(Extracted data entries)

--- START ---

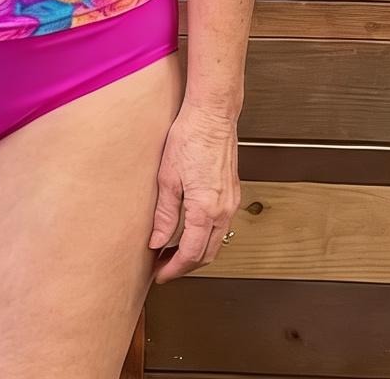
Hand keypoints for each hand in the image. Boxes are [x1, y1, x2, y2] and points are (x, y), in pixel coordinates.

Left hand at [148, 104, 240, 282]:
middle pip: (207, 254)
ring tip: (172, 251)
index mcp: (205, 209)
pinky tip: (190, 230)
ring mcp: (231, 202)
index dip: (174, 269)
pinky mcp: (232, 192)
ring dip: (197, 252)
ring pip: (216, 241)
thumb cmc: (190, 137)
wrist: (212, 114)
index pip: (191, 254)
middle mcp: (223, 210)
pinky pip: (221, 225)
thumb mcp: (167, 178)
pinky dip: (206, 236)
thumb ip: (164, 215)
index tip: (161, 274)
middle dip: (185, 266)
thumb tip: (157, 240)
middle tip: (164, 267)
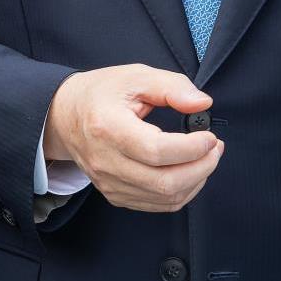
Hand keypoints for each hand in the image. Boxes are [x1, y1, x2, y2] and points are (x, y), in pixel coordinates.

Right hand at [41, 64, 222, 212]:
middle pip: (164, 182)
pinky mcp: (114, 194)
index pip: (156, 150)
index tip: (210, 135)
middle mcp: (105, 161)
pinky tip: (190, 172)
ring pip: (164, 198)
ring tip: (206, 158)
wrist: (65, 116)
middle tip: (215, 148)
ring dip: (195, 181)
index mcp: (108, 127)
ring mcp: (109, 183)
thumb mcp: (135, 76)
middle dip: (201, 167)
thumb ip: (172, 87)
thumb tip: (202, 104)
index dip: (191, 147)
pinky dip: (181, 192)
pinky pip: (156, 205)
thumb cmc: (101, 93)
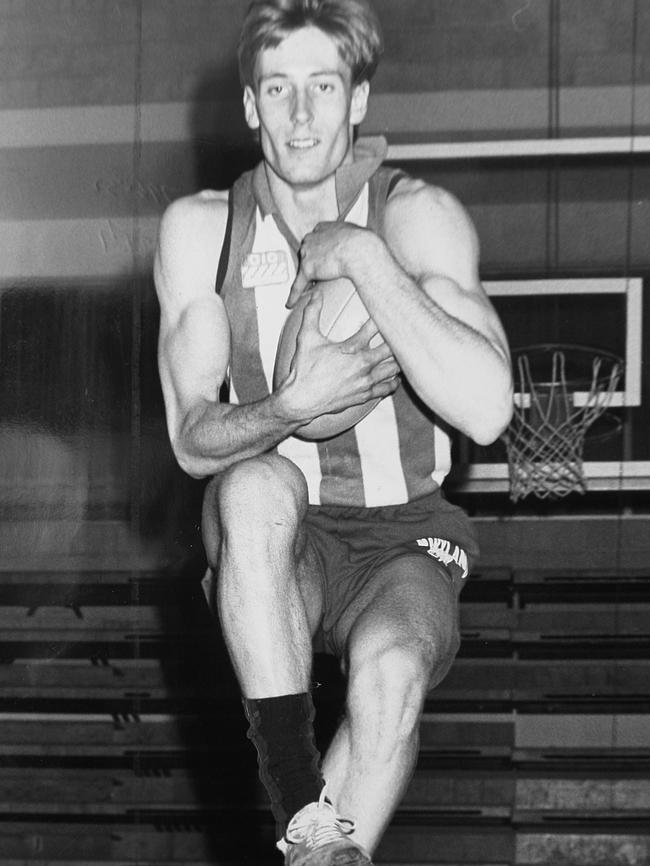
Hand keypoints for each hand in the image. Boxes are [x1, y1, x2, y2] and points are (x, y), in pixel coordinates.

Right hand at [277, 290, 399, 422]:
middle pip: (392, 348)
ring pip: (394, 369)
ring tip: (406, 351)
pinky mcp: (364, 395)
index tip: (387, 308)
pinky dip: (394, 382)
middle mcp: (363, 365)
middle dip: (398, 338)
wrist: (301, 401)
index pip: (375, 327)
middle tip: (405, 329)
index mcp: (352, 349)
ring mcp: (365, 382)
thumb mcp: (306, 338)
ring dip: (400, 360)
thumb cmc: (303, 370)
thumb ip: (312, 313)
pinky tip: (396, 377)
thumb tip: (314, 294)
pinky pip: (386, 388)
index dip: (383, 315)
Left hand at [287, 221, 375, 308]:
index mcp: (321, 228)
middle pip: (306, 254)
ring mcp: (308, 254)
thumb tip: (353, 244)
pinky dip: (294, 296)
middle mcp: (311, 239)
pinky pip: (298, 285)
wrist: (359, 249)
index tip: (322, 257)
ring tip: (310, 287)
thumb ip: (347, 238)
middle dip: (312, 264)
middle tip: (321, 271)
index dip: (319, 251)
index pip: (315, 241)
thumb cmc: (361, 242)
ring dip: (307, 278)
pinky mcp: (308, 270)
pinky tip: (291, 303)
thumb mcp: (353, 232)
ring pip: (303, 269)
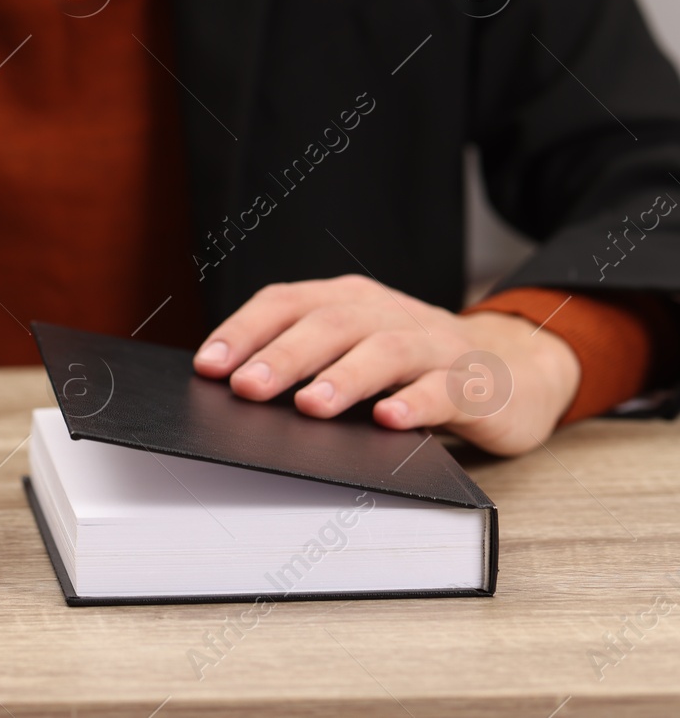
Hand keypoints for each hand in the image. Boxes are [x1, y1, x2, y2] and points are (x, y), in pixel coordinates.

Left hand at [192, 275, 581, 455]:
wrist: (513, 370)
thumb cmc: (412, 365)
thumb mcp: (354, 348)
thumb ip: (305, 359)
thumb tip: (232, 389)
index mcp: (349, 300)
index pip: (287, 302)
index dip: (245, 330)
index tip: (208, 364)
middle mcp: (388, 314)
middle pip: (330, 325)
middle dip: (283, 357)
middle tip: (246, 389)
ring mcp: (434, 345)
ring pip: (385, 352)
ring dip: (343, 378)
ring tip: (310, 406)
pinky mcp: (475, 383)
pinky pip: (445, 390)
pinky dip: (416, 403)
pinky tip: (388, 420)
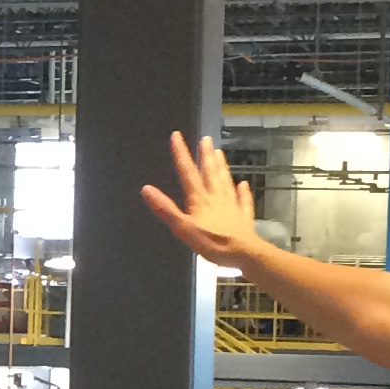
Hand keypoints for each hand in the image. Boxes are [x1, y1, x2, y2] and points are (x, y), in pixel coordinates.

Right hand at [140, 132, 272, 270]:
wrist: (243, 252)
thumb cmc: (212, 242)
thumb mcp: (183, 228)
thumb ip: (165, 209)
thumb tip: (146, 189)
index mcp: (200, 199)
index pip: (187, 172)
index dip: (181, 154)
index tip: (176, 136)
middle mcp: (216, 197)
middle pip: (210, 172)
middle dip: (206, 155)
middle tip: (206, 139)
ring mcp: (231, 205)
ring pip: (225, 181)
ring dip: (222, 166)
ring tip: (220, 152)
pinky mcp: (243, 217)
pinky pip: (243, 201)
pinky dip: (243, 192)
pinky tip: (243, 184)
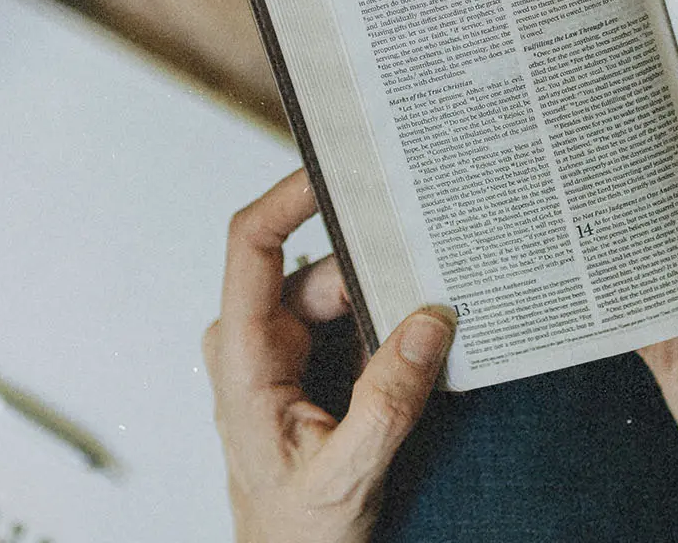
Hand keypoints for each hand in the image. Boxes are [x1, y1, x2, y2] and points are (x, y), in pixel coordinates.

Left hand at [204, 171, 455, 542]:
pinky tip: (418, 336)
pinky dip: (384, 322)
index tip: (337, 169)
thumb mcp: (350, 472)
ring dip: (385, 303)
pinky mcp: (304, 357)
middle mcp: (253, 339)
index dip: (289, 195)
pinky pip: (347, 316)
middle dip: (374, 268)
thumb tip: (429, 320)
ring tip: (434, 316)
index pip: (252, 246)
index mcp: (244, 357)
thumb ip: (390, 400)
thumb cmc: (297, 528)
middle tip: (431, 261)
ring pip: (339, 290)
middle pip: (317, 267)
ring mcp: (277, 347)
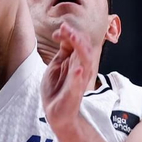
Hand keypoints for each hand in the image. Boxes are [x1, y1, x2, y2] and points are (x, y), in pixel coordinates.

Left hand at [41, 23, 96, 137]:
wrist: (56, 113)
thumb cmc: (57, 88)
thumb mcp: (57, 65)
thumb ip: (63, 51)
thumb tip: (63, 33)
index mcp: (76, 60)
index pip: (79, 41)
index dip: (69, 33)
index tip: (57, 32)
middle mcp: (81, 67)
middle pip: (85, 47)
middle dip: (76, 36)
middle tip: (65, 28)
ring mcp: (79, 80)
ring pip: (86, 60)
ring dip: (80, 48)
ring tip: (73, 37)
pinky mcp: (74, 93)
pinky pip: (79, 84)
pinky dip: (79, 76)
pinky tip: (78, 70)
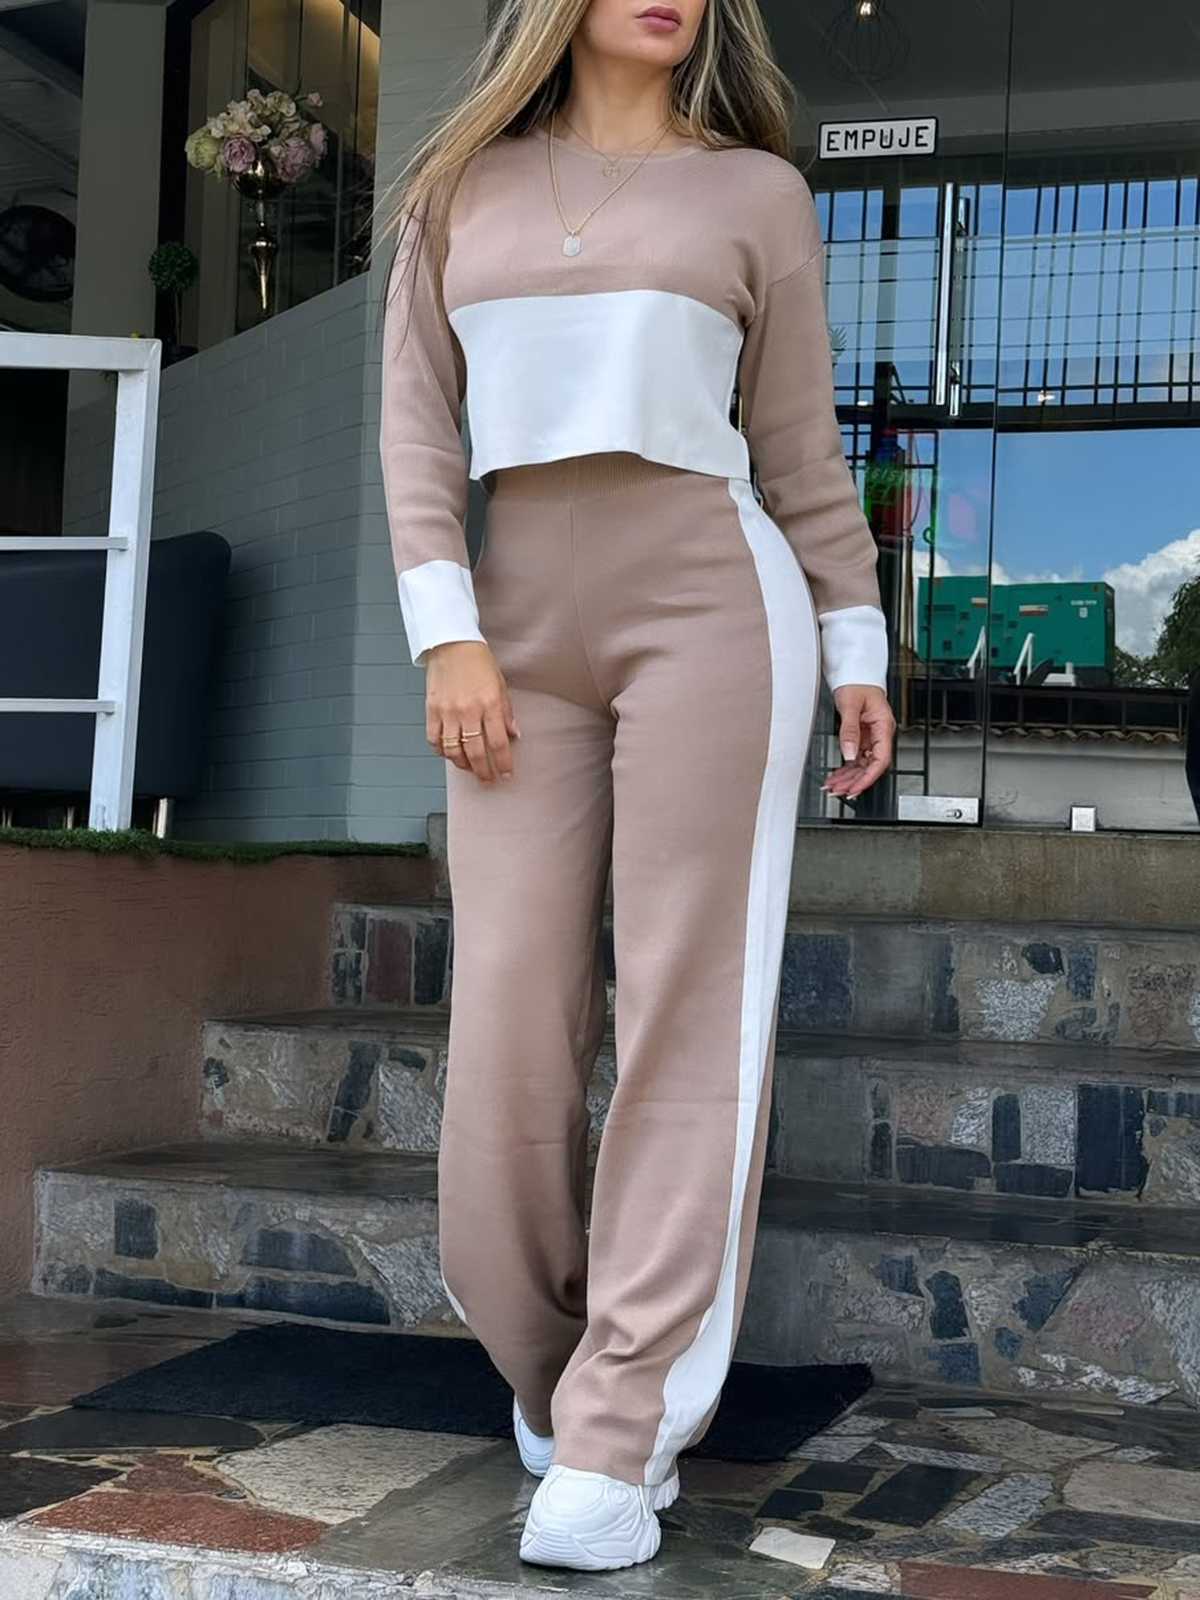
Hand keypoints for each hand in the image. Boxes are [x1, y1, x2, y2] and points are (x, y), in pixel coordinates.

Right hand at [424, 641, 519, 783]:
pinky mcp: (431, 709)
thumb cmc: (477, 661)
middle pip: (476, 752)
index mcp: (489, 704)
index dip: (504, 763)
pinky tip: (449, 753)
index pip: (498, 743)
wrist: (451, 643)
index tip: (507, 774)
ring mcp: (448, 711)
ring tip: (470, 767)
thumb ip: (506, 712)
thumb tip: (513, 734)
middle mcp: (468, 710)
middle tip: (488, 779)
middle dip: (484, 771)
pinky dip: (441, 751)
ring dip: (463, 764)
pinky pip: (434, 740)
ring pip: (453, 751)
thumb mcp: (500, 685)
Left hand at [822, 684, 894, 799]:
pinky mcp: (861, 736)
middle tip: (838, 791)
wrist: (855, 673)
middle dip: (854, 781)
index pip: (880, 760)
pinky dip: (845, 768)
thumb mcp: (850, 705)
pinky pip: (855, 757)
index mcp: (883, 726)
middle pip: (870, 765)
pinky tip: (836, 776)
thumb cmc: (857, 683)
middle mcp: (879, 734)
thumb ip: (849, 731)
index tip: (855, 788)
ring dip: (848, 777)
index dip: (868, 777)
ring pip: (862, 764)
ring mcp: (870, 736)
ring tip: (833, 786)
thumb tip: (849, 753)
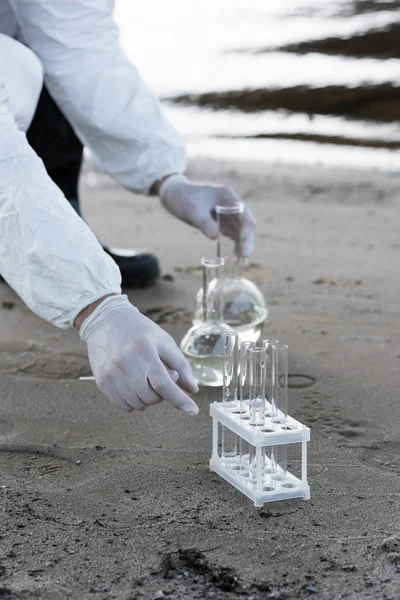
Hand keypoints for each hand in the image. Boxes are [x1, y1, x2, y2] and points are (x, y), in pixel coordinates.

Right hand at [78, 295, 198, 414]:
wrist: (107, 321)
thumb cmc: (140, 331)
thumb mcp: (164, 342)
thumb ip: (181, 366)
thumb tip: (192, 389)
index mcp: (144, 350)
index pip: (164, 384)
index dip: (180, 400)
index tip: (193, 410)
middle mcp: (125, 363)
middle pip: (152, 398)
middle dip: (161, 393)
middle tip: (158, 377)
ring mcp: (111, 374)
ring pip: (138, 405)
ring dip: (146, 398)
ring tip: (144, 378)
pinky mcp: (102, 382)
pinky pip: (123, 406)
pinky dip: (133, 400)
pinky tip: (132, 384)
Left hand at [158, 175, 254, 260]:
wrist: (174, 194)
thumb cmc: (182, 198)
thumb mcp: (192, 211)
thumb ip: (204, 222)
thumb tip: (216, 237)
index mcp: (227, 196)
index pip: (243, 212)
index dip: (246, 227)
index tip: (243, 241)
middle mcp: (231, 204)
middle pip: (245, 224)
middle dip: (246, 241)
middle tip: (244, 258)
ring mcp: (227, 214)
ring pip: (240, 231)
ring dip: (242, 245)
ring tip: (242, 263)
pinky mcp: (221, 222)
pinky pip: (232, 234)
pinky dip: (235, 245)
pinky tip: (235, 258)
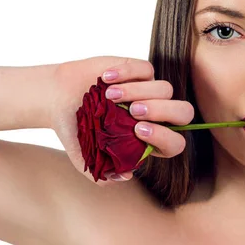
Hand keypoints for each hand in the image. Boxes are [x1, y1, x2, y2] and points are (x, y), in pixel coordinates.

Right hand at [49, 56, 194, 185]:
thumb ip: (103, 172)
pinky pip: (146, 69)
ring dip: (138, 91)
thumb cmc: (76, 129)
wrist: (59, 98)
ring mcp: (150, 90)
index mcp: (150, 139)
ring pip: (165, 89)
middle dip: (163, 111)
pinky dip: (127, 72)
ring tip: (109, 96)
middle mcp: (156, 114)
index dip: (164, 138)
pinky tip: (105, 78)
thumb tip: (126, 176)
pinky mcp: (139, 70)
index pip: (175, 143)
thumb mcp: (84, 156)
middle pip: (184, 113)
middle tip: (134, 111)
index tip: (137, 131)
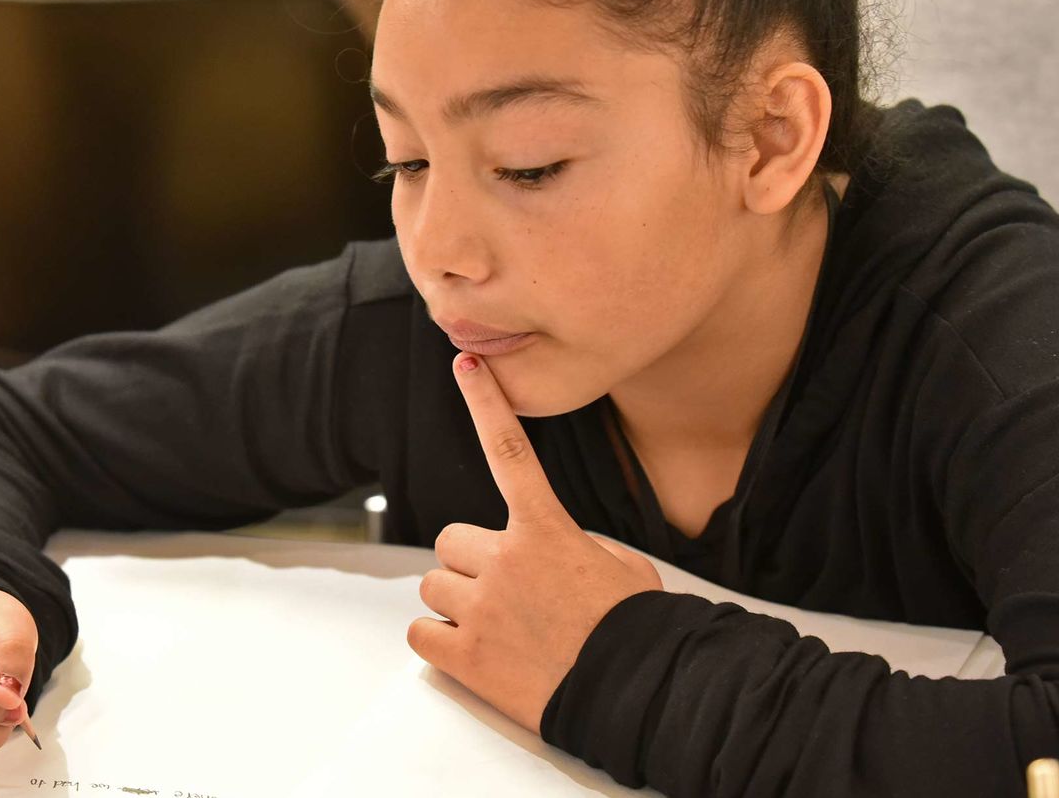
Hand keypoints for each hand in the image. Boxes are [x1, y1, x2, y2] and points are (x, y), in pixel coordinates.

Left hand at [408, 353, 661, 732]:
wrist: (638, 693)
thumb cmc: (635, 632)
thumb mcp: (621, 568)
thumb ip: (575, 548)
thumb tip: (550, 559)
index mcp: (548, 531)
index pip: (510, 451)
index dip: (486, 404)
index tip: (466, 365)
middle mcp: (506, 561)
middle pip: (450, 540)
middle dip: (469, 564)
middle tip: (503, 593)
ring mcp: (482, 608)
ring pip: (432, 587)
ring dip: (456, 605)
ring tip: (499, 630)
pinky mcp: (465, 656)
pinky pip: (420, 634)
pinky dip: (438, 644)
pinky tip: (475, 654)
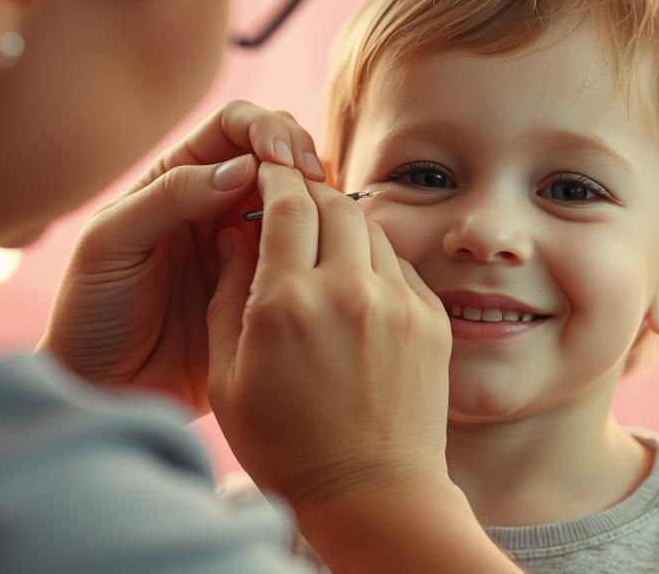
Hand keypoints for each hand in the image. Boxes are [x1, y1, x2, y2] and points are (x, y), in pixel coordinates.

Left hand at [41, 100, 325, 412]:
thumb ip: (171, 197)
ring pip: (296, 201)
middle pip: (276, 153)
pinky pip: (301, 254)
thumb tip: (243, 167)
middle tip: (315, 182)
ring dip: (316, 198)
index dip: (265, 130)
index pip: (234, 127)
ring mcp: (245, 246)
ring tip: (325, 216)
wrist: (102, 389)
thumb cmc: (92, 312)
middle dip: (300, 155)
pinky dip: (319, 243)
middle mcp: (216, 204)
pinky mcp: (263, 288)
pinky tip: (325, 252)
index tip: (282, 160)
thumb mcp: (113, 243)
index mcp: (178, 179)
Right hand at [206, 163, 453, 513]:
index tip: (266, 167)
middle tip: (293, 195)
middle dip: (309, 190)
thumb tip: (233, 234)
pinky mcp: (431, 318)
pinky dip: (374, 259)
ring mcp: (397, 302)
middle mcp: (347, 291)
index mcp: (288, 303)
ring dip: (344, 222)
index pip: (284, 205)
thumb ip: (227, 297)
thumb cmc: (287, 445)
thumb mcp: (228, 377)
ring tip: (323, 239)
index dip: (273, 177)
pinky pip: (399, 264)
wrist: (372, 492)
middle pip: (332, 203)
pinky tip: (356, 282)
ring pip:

--- END ---

Could you print exactly the lines from the one containing "ring mcp: (397, 302)" through the last line of the records above?

(Answer area)
ring mcp: (397, 302)
middle mcp: (347, 291)
index mcp: (288, 303)
ring dip: (344, 222)
index pip: (284, 205)
thumb ip: (227, 297)
thumb cmc: (287, 445)
thumb mcp: (228, 377)
ring tip: (323, 239)
index dip: (273, 177)
pinky pip: (399, 264)
wrist: (372, 492)
middle pip: (332, 203)
pinky tip: (356, 282)
ring pip:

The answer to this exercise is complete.